Огрейко и Меркин отпустили Половинкина, и слесари стали полукругом, прижав его к самому склону.
– Как бы ни был жесток ваш приговор, — сказал им Андрей Половинкин, — но я говорю вам не от своего имени, а от имени закона, правоту которого, заключенную в силе, я понял так поздно. Одумайтесь, слышите меня, о несчастные!…
– Ты можешь говорить что угодно, — глухо сказал Копытин, — но дела своего мы не предадим, как ты.
– Я начинал с вами эту опасную игру, — продолжал Половинкин, — и я был готов умереть за нее. Но теперь я понял, как далеко мы были от истины!…
– Сколько тебе заплатили, изменник? — мрачно спросил Орленко.
– То, что я сделал, не измеряется деньгами и не деньгами будет вознаграждено! — гордо ответил Половинкин. — И мне не жаль погибнуть, если кости мои лягут в основание великого дворца закона! Стреляйте в меня! Я жалею не свою короткую жизнь, а вас — преступников и злодеев! Придет время, и вы раскаетесь!…

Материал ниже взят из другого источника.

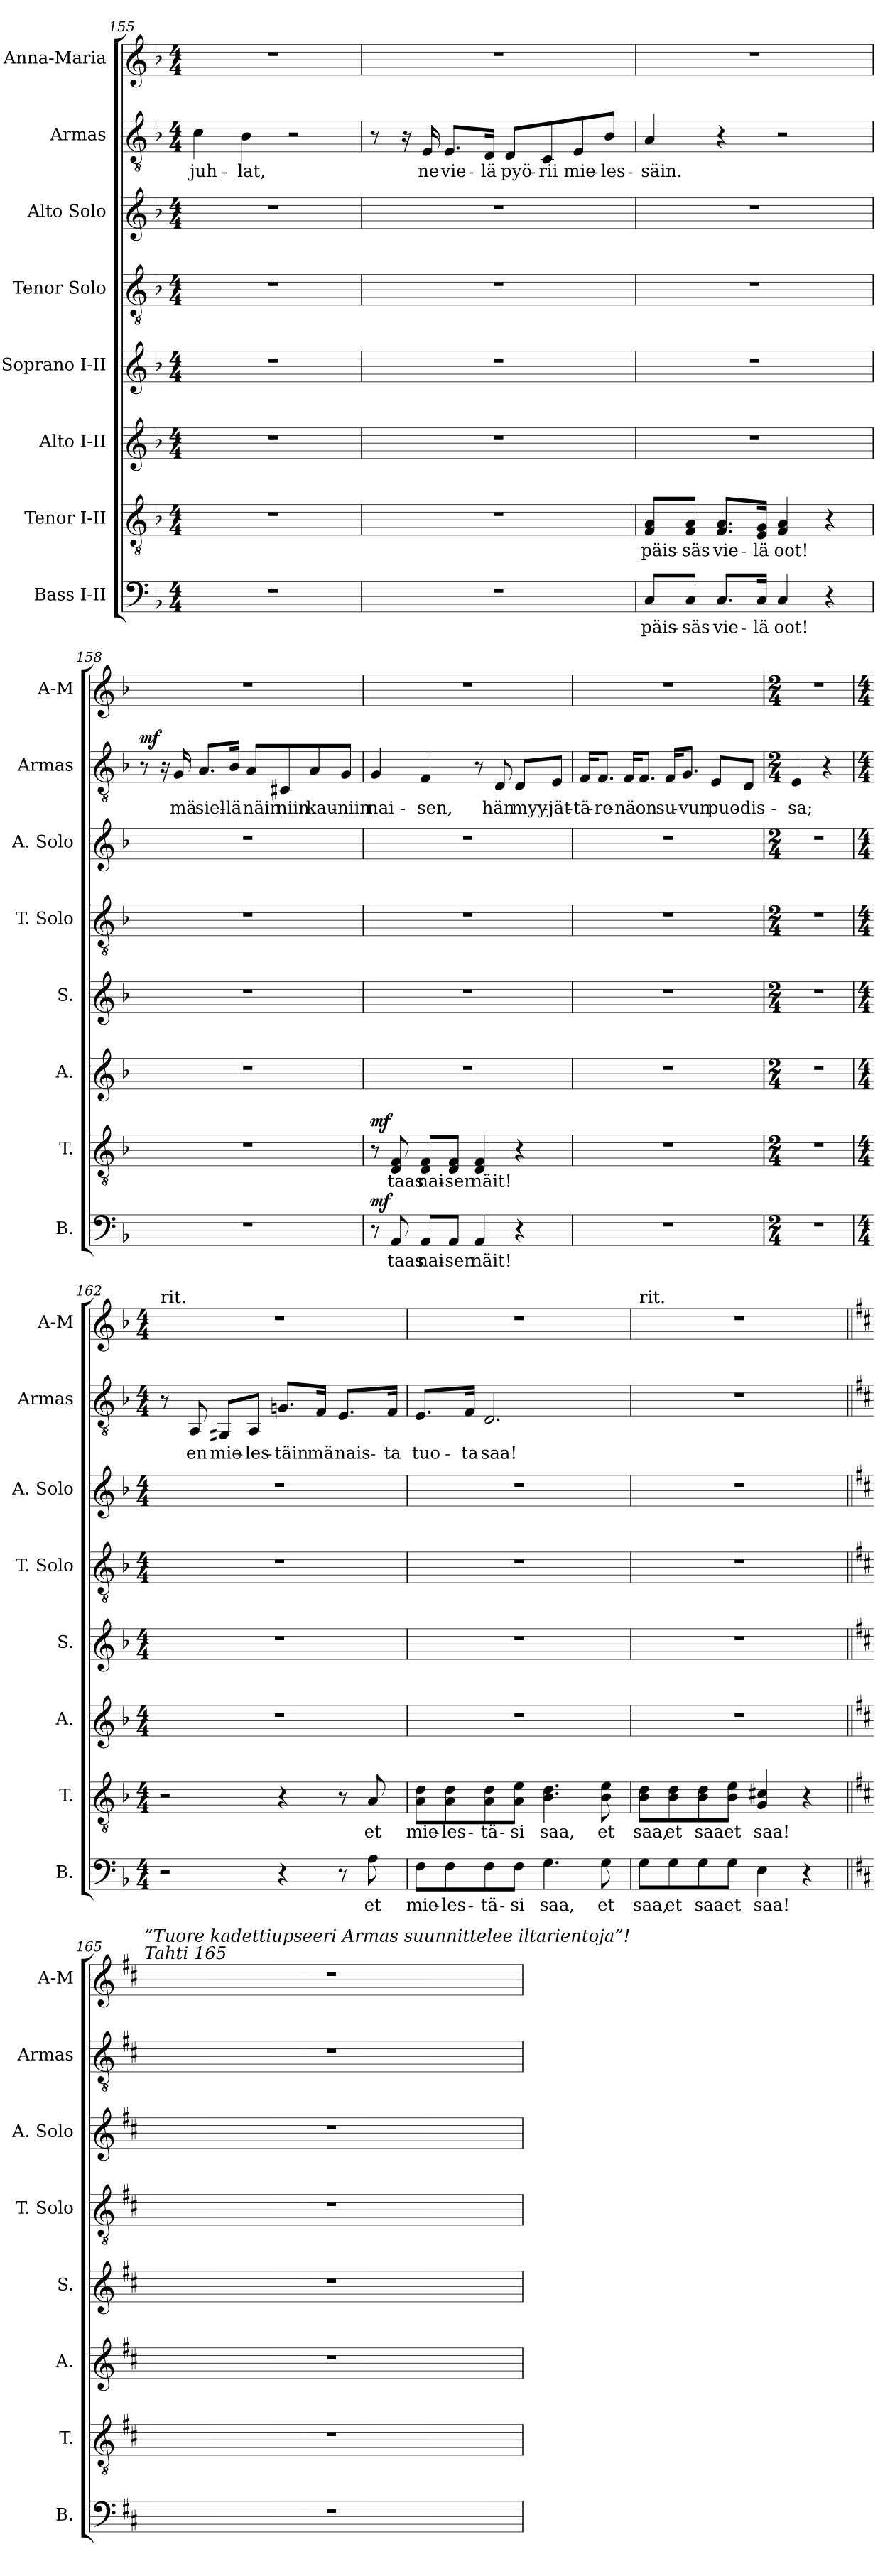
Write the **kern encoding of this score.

– Собратья! — грозно обратился к слесарям Адидас Тимур–Заде. — Назовите кару изменнику нашего дела!
– Смерть, — твердо сказал Орленко.
– Смерть, — повторили Колька Меркин и Израиль Наумович Ниппель.
– Смерть! — прозвучало из уст Копытина и Огрейко.
– Смерть… — прошептал Пантелеев.
– Смерть и забвение! — произнес Дрищенко.
– Воля ваша… — вымолвил Половинкин. — Убивайте… Но помните, сволочи, что вам за меня придется крепко заплатить!…
Слесари молча вынули из карманов детские пистолеты (без присосок, потому что в наших «хозтова–рах» запасных не продавали, а те, что были сразу, сразу и потерялись) и нацелили их на Половинкина.
– По врагу и предателю… — скомандовал Орленко, — огонь!
И тут за депо взвыл Иркутский экспресс. Его вой прокатился тайфуном, и в этом бурлящем, сотрясающем потоке я ничего не услышал — лишь полыхнула бледная вспышка, и Половинкин медленно повалился в крапиву.
Настала такая тишина, словно меня треснули по башке. Но секунду спустя Иркутский экспресс снова завопил, будто его разрывали на куски, и я что было сил помчался прочь с этого места к единственному человеку, который еще мог удержать бандитов, — к участковому лейтенанту Лубянкину.